The first list is the old fashioned list. This is the way that men have been told for the few decades previously how they needed to behave in order to be good men. Good men provide for their families through their work. A good man doesn’t necessarily need to be rich, but he needs to do what he can in order to make sure that his family never goes hungry. A good man doesn’t cry and hides his emotions from his family. He doesn’t need help or ask for help. A good man is polite, kind, and respectful to his wife and his mother. He disciplines his children and makes sure that they are well behaved. He loves them, even though he keeps a firm hand over them. He is honest in dealings and keeps his word. If he drinks, he drinks in moderation. He lifts heavy things, holds open doors, and is a gentleman. The first problem with this list is that some of these things are inherently negative. For instance, men should be allowed to have emotions and they should be allowed to cry. The other problem is that these things aren’t limited to men and really only apply in a world with very rigid gender roles. Women can protect themselves, they can lift heavy things, they can provide for their families. Nothing on this list really distinguishes a good man from a good woman.

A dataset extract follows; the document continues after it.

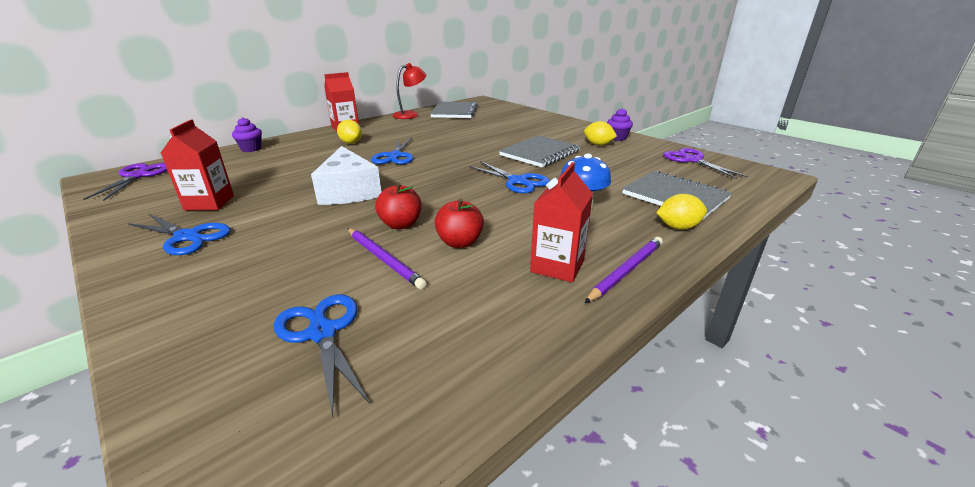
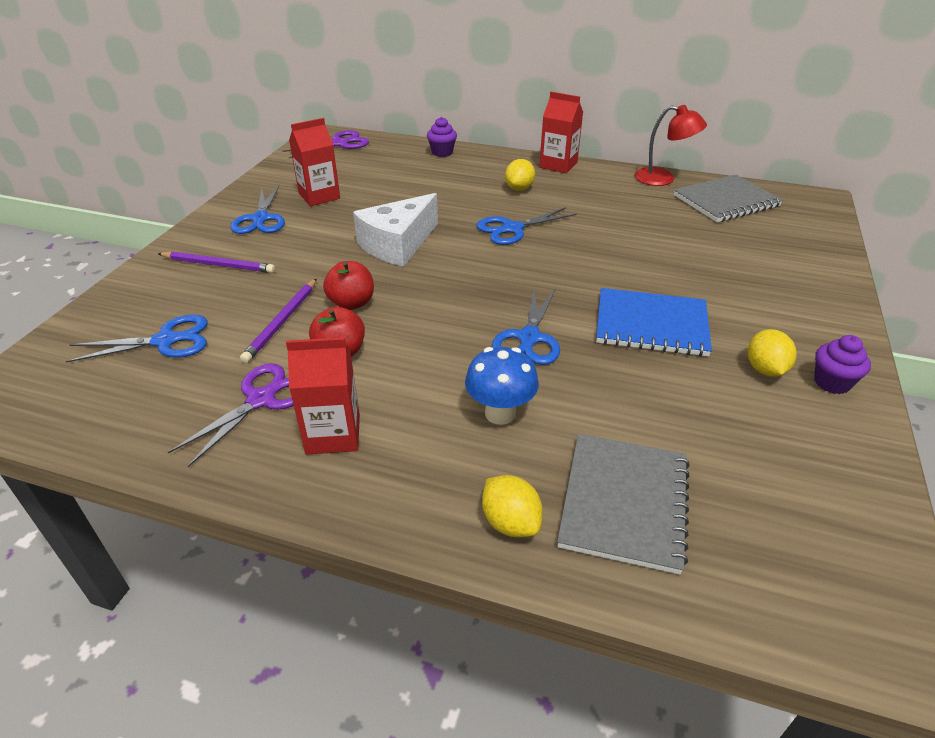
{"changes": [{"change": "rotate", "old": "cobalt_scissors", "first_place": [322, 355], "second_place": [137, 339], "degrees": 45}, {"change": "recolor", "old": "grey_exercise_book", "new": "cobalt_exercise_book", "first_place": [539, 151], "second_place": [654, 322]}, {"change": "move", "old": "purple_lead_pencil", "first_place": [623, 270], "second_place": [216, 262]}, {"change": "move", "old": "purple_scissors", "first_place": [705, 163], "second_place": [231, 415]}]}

The second list is a universal list. It is a list of things that make a good person. A good person is respectful of all people and their boundaries. This includes things like not using slurs or hurtful language and respecting people’s pronouns. It also includes respecting the fact that not everyone wants to be touched, and that they should check in before initiating a hug. It means that they understand that not everyone handles surprise in the same way, and that they shouldn’t startle people they don’t know really well. A good person checks their privilege. They understand the ways that they can oppress people and avoid those things as much as possible. They know better than to try to use the same reclaimed language that their friends do, and they don’t complain about it, because they understand how oppression works. More than that, they understand how their own oppressions don’t give them a pass on anyone else’s oppressions. But again, this list is a universal list. This is a list of things that everyone should do, in order to be a good person.
And maybe that’s the point in the end. As hard as it might be for me to let go of the idea that a good man isn’t all that different from a good woman, the reality is that a good man and a good woman (and everyone in between) don’t behave all that differently. There is nothing inherently masculine or feminine to being a good person. It also reinforces the gender roles that I hate so much if I try to say a good man behaves this way and a good woman behaves this way. Behavior shouldn’t be gendered, people should behave in whatever way feels most comfortable. So maybe, in the end, my journey and process about becoming a good man should be more about becoming a good person. I am already a man, even if my body is still changing to look more masculine. I don’t need to act any differently because I am a man. In the end, I should be more worried about how my actions reflect on me as a person and not on me as a man. I’m going through transition to make who I am in my head reflect on my body. It would be a very silly thing to go through that whole process only to behave in a way that is contrary to who I am.